What was the Rainbow Warrior affair and how did it affect Mitterrand's presidency?
In July 1985, French agents sank the Greenpeace vessel Rainbow Warrior while it was docked in Auckland, New Zealand, killing one Greenpeace member. The scandal led to the resignation of Defence Minister Charles Hernu and required France to pay $8.16 million in damages to Greenpeace, NZ$13 million to the New Zealand government, and a further sum to the deceased's family.
How did Mitterrand and Helmut Kohl shape European integration?
Mitterrand and German Chancellor Helmut Kohl jointly advanced the Maastricht Treaty, signed on the 7th of February 1992 and approved by just over 51% of French voters in a referendum. Mitterrand also made French agreement to German reunification conditional on Germany abandoning the Deutsche Mark and adopting a common European currency, a deal Kohl accepted.
What was Mitterrand's La Baule speech and why does it matter?

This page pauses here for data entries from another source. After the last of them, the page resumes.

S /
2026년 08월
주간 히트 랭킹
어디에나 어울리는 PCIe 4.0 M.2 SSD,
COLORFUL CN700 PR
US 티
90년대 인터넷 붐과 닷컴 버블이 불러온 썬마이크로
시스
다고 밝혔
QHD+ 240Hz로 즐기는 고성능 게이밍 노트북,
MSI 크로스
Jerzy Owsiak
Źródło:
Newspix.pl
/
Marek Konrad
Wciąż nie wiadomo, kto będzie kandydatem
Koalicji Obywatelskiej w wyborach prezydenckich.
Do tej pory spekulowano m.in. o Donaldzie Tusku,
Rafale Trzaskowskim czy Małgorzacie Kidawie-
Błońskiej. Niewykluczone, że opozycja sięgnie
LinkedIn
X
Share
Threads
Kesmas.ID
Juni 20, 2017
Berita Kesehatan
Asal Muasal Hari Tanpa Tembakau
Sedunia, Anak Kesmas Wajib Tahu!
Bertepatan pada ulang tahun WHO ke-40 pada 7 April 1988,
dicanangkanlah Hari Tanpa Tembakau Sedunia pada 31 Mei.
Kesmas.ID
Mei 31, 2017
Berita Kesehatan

In June 1990, Mitterrand used a speech at La Baule to tie French development aid to democratic progress in former French colonies, calling for free elections, multipartyism, press freedom, and an independent judiciary. He also announced that the least developed countries would receive grants rather than loans and capped interest rates on French loans to intermediate-income countries at 5%.